わたしが勤務する京都造形芸術大学の通信教育部では今年度から『京都地域学』という科目を新設した。さいわい学生から好感を持って迎えられ、多くの学生が取組んでくれている。
この『京都地域学』は、これまでの「京都学」と違って、京都の文化・芸術・歴史を学ぶことの意味を自明とせず、自分の生活の場からきちんと捉え直してもらおうという科目である。これまでの「京都学」は、京都の文化は日本の文化の歴史を代表するもので、日本人であれば、あるいは日本の文化に関心を持つ者であれば、当然学んで然るべきものだという前提で構想されていた。そこで京都の生活文化の特殊な事柄まで規範的な価値があると見なされてきたのである。しかしそうした京都人の自己中心的な思い上がりに辟易してきた人も少なくなかったはずだ。それに対して、わたしが構想した「京都地域学」は、この列島に、あるいはこの地球上に、自分の住み場所をもって生活している人々に、自分のその場での生活を大事にした上で、京都の歴史や文化の何を自分たちは共有し、そしてまたそこから更に何を学びうるかということをしっかり考えてもらうことを目的にしたのである。これは京都学の革命のはずだ。
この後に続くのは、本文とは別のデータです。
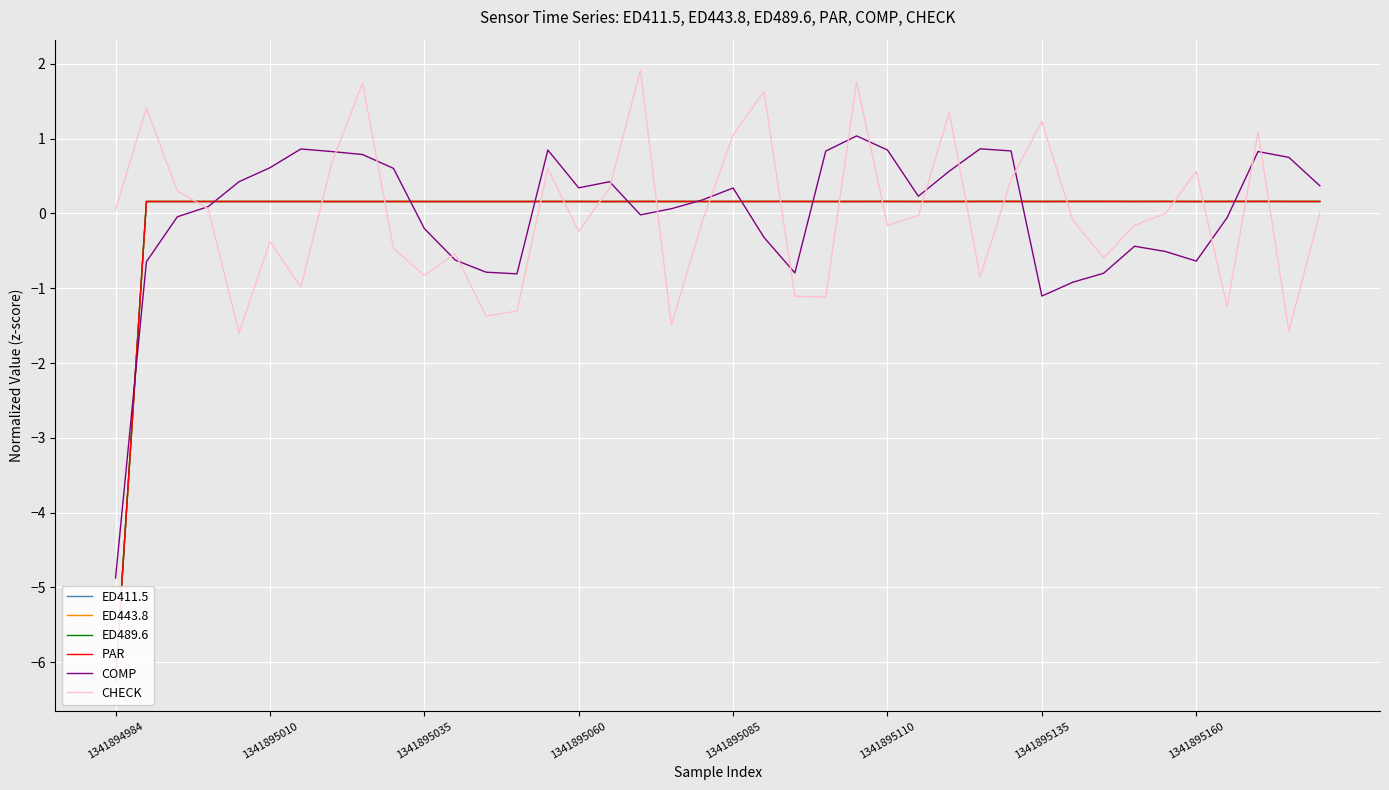

What is the minimum value for COMP?

-4.9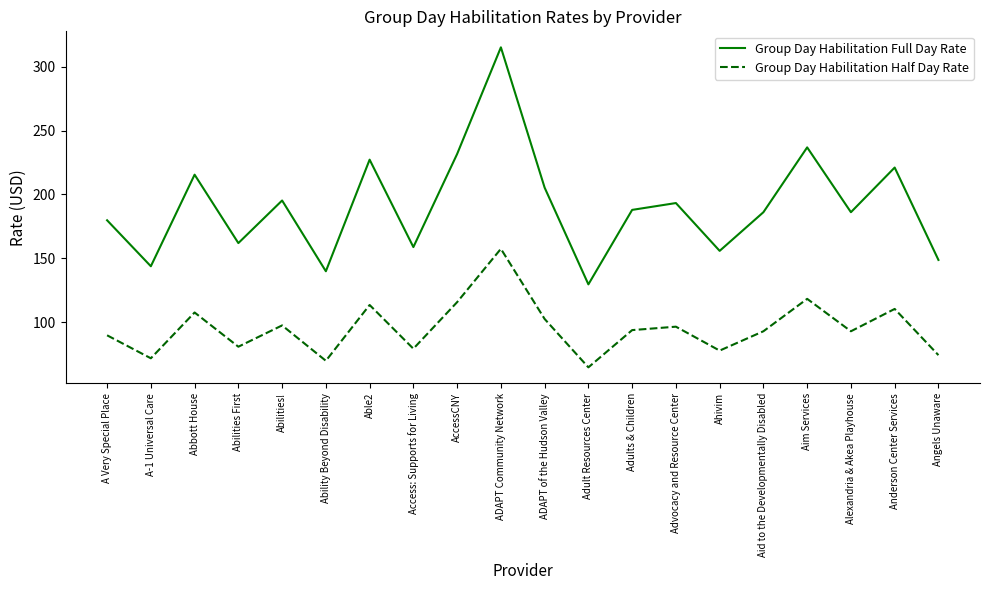

True or false: Group Day Habilitation Full Day Rate and Group Day Habilitation Half Day Rate intersect in this chart.

False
さいわい、通信教育部であるだけに、学生は、北から南まで、日本の全国にいる。それぞれが自分の生活をもっている。その多くの学生にとっては、「京都」について学ぶことの意味を、京都文化への憧れや好奇心からだけでなく、自分自身の生活を見つめるというところから動機づけることができるはずだ。そこでレポート課題にも、自地域のなかに京都的なものを探し報告することを課しているのである。京都のよさを発見すること、それはいい。しかしひとはそれを、よいものを自分自身で判断できる立場からやってゆけなければならない。それ自体で自明の価値を持つものは何もない。京都の文物についてもそれは同じことだ。だからひとは、京都人であれなかれ、自分が大事にするもののよさを、自分で明晰に語れなければならないのだ。
繰り返して言いたい。『京都地域学』は『京都学』の革命だと。